Senso unico alternato permanente e limiti al sindacato di illogicità (TAR Toscana n. 91 del 15.01.2026)
Principi di diritto (Massima)
Il senso unico alternato può essere istituito in via permanente ai sensi dell’art. 110, primo comma, d.P.R. n. 495/1992, che ne consente l’applicazione nelle strettoie permanenti o temporanee ove, per le limitate dimensioni delle corsie e in relazione all’andamento planoaltimetrico della strada e alle dimensioni dei veicoli ammessi al transito, si renda necessaria la circolazione a senso unico di marcia alternato, con possibile regolazione mediante impianto semaforico. La disciplina dell’art. 42, secondo comma, d.P.R. n. 495/1992 riguarda i soli casi di lavori, depositi o cantieri stradali e non esaurisce la fattispecie. Le ordinanze di regolazione della circolazione stradale, essendo indirizzate alla generalità degli utenti e non a destinatari determinati o agevolmente determinabili, non richiedono la comunicazione di avvio del procedimento ex art. 7 legge n. 241/1990. Il sindacato del giudice amministrativo sugli atti di gestione della viabilità resta circoscritto ai vizi di manifesta illogicità e di evidente travisamento dei fatti.
Il Fatto
Il ricorrente, proprietario di un’immobile residenziale prospiciente un tratto di strada comunale, impugnava l’ordinanza dirigenziale della Polizia municipale con cui, in esecuzione di una precedente sentenza di annullamento della Sezione, era stato istituito un senso unico alternato in un orario limitato, regolato da impianto semaforico a chiamata e riservato agli autocarri addetti al rifornimento di un supermercato, unitamente a un limite di velocità di 30 km/h sull’intera via.

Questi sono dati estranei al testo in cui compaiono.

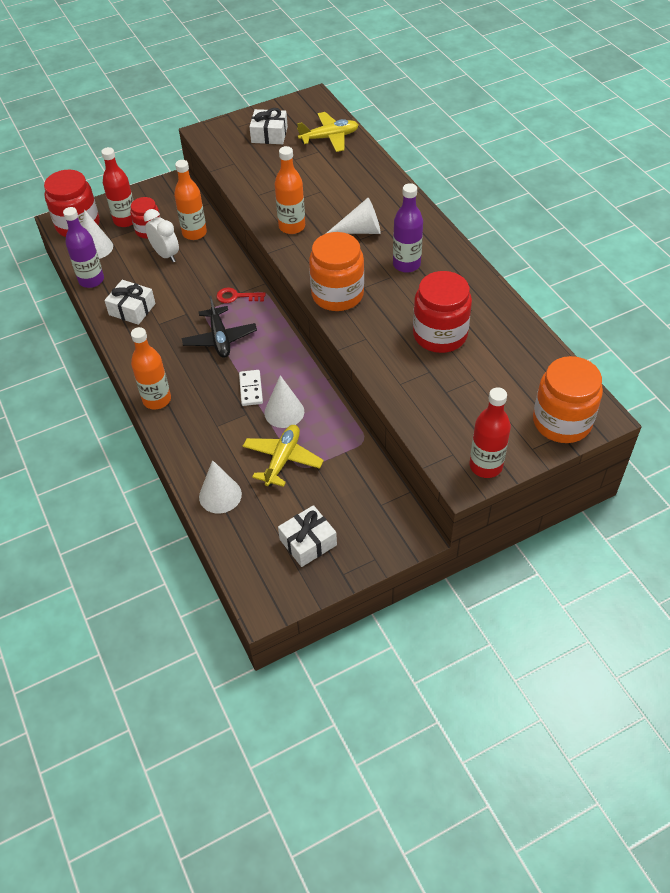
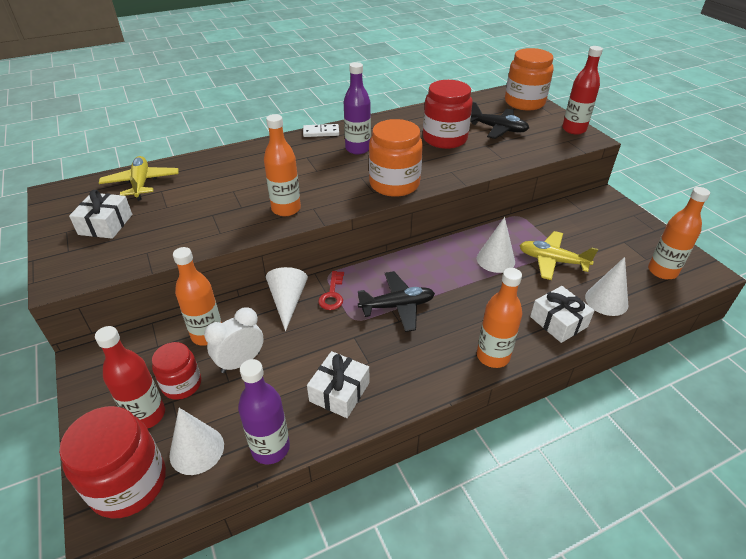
camera: 90 degrees left, 10 degrees down
white domino [239,370,263,406] -> white domino moved to [303,124,339,137]
white gift [278,505,337,567] -> white gift moved to [530,286,595,343]
white cone [327,198,381,234] -> white cone moved to [266,267,308,331]
none -> black plane [470,102,529,139]
none -> orange bottle [648,187,710,279]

Il ricorrente aveva già partecipato al contenzioso proposto con altri residenti avverso le precedenti ordinanze di disciplina della circolazione, annullate dal TAR e la cui statuizione era stata confermata in appello. Avverso il nuovo atto deduceva violazione dell’art. 7 legge n. 241/1990, errata individuazione del fondamento normativo del senso unico alternato, necessità di limitare ulteriormente l’accesso ai mezzi pesanti ed eccesso di potere per sviamento e illogicità in ordine al limite di velocità.
La Motivazione della Corte
Il Collegio respinge tutti i motivi. Quanto alla dedotta violazione del principio di partecipazione, osserva che la censura ha carattere formale, avendo lo stesso ricorrente presentato una memoria in epoca antecedente all’atto impugnato. In ogni caso, la potestà di regolamentazione della circolazione stradale è indirizzata alla collettività degli utenti e non a destinatari determinati o agevolmente determinabili, con conseguente inapplicabilità dell’art. 7 legge n. 241/1990.

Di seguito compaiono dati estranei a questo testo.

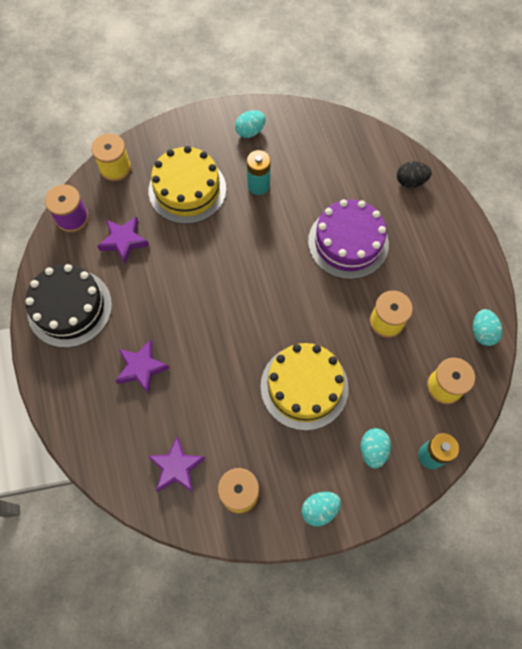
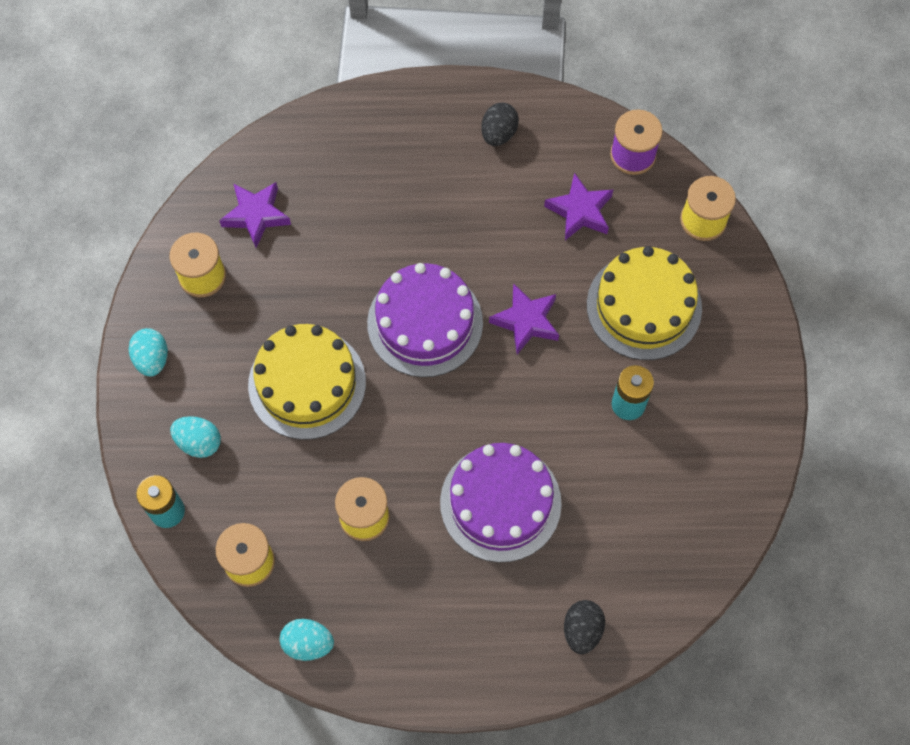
camera: 105 degrees right, 0 degrees up
black cake [25,264,112,348] -> black egg [481,103,519,146]
purple star [115,340,170,395] -> purple star moved to [489,283,559,354]
turquoise egg [235,110,266,138] -> none
none -> purple cake [367,263,483,377]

Sul secondo motivo, il TAR rileva l’equivoco di fondo della prospettazione, che individua l’unica fonte dell’istituto nell’art. 42, secondo comma, d.P.R. n. 495/1992, disposizione riferita ai soli casi di lavori, depositi o cantieri. La norma pertinente è invece l’art. 110, primo comma, d.P.R. n. 495/1992, che contempla l’uso del segnale “dare precedenza nei sensi unici alternati” all’inizio delle strettoie permanenti o temporanee, con possibilità di regolazione mediante impianto semaforico o, nelle more, con servizio di segnalamento manuale. Generico è il richiamo al d.m. 5 novembre 2001, non dettagliato negli elementi costitutivi.
Il terzo motivo, relativo alla necessità di limitare l’accesso agli autocarri, è respinto per identiche ragioni. Il Collegio ravvisa una contraddizione nella prospettazione, che ammette in alcuni passaggi l’ingresso in retromarcia e lo contesta in altri, e rileva che le precedenti ordinanze richiamate come parametro erano state annullate. Il parere della Polizia locale richiamato dal ricorrente escludeva comunque il transito di mezzi superiori a 5 tonnellate.
Quanto al limite di 30 km/h sull’intera via, il TAR ne rileva la coerenza con la pericolosità lamentata dallo stesso ricorrente in prossimità dell’ingresso del piazzale commerciale. Il sindacato resta pertanto contenuto nei tradizionali limiti di manifesta illogicità e travisamento di fatti, richiamati con i precedenti Cons. Stato, sez. VI, n. 2599/2022, TAR Umbria n. 517/2024 e TAR Campania, Napoli, n. 3982/2023. Il ricorso è respinto, con condanna del ricorrente alle spese di giudizio in favore di entrambe le controparti.